Eriksson Joel, Evans Daniel S, Nielson Carrie M, Shen Jian, Srikanth Priya, Hochberg Marc, McWeeney Shannon, Cawthon Peggy M, Wilmot Beth, Zmuda Joseph, Tranah Greg, Mirel Daniel B, Challa Sashi, Mooney Michael, Crenshaw Andrew, Karlsson Magnus, Mellström Dan, Vandenput Liesbeth, Orwoll Eric, Ohlsson Claes
Centre for Bone and Arthritis Research, Institute of Medicine, Sahlgrenska Academy, University of Gothenburg, Gothenburg, Sweden.
J Bone Miner Res. 2015 Jan;30(1):184-94. doi: 10.1002/jbmr.2314.
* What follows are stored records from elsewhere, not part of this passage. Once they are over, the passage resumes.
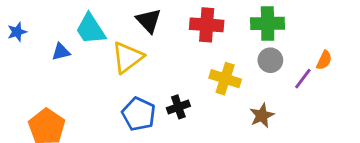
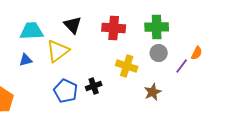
cyan trapezoid: (91, 29) -> (32, 31), turned 120
blue triangle: (61, 52) -> (26, 60), moved

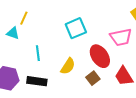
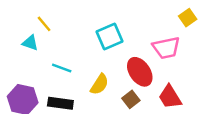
yellow line: (24, 18) -> (44, 24), turned -64
cyan line: (38, 53) -> (62, 68), turned -63

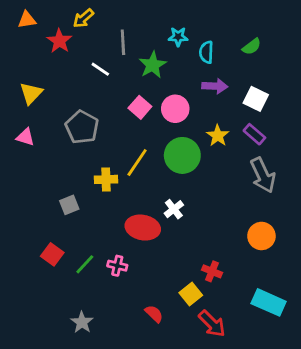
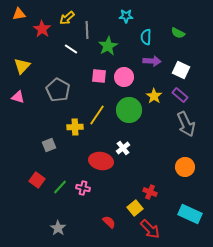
yellow arrow: (83, 18) -> (67, 18), moved
cyan star: (178, 37) -> (126, 16), moved
green semicircle: (252, 47) -> (178, 33), turned 64
pink square: (140, 107) -> (99, 76), turned -35

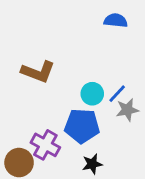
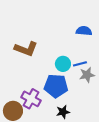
blue semicircle: (116, 20) -> (84, 31), moved
blue line: (117, 94) -> (80, 64), turned 32

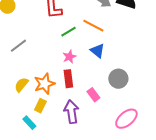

It is important to identify the patients at highest risk of fractures. A recent large-scale meta-analysis identified 63 autosomal single-nucleotide polymorphisms (SNPs) associated with bone mineral density (BMD), of which 16 were also associated with fracture risk. Based on these findings, two genetic risk scores (GRS63 and GRS16) were developed. Our aim was to determine the clinical usefulness of these GRSs for the prediction of BMD, BMD change, and fracture risk in elderly subjects. We studied two male (Osteoporotic Fractures in Men Study [MrOS] US, MrOS Sweden) and one female (Study of Osteoporotic Fractures [SOF]) large prospective cohorts of older subjects, looking at BMD, BMD change, and radiographically and/or medically confirmed incident fractures (8067 subjects, 2185 incident nonvertebral or vertebral fractures). GRS63 was associated with BMD (≅3% of the variation explained) but not with BMD change. Both GRS63 and GRS16 were associated with fractures. After BMD adjustment, the effect sizes for these associations were substantially reduced. Similar results were found using an unweighted GRS63 and an unweighted GRS16 compared with those found using the corresponding weighted risk scores. Only minor improvements in C-statistics (AUC) for fractures were found when the GRSs were added to a base model (age, weight, and height), and no significant improvements in C-statistics were found when they were added to a model further adjusted for BMD. Net reclassification improvements with the addition of the GRSs to a base model were modest and substantially attenuated in BMD-adjusted models. GRS63 is associated with BMD, but not BMD change, suggesting that the genetic determinants of BMD differ from those of BMD change. When BMD is known, the clinical utility of the two GRSs for fracture prediction is limited in elderly subjects.
识别骨折风险最高的患者很重要。最近一项大规模荟萃分析确定了63个与骨密度(BMD)相关的常染色体单核苷酸多态性(SNP),其中16个也与骨折风险相关。基于这些发现,开发了两个遗传风险评分(GRS63和GRS16)。我们的目的是确定这些遗传风险评分在预测老年受试者骨密度、骨密度变化和骨折风险方面的临床实用性。我们研究了两个男性(美国男性骨质疏松性骨折研究[MrOS]、瑞典MrOS)和一个女性(骨质疏松性骨折研究[SOF])的大型老年受试者前瞻性队列,观察骨密度、骨密度变化以及经影像学和/或医学确认的新发骨折情况(8067名受试者,2185例新发非椎体或椎体骨折)。GRS63与骨密度相关(约解释了3%的变异),但与骨密度变化无关。GRS63和GRS16均与骨折相关。在调整骨密度后,这些关联的效应大小大幅降低。与使用相应加权风险评分相比,使用未加权的GRS63和未加权的GRS16也得到了类似结果。当将遗传风险评分添加到基础模型(年龄、体重和身高)中时,骨折的C统计量(AUC)仅有轻微改善,而添加到进一步调整了骨密度的模型中时,C统计量没有显著改善。将遗传风险评分添加到基础模型中时,净重新分类改善幅度不大,在调整骨密度的模型中显著减弱。GRS63与骨密度相关,但与骨密度变化无关,这表明骨密度的遗传决定因素与骨密度变化的遗传决定因素不同。当已知骨密度时,这两个遗传风险评分在预测老年受试者骨折方面的临床实用性有限。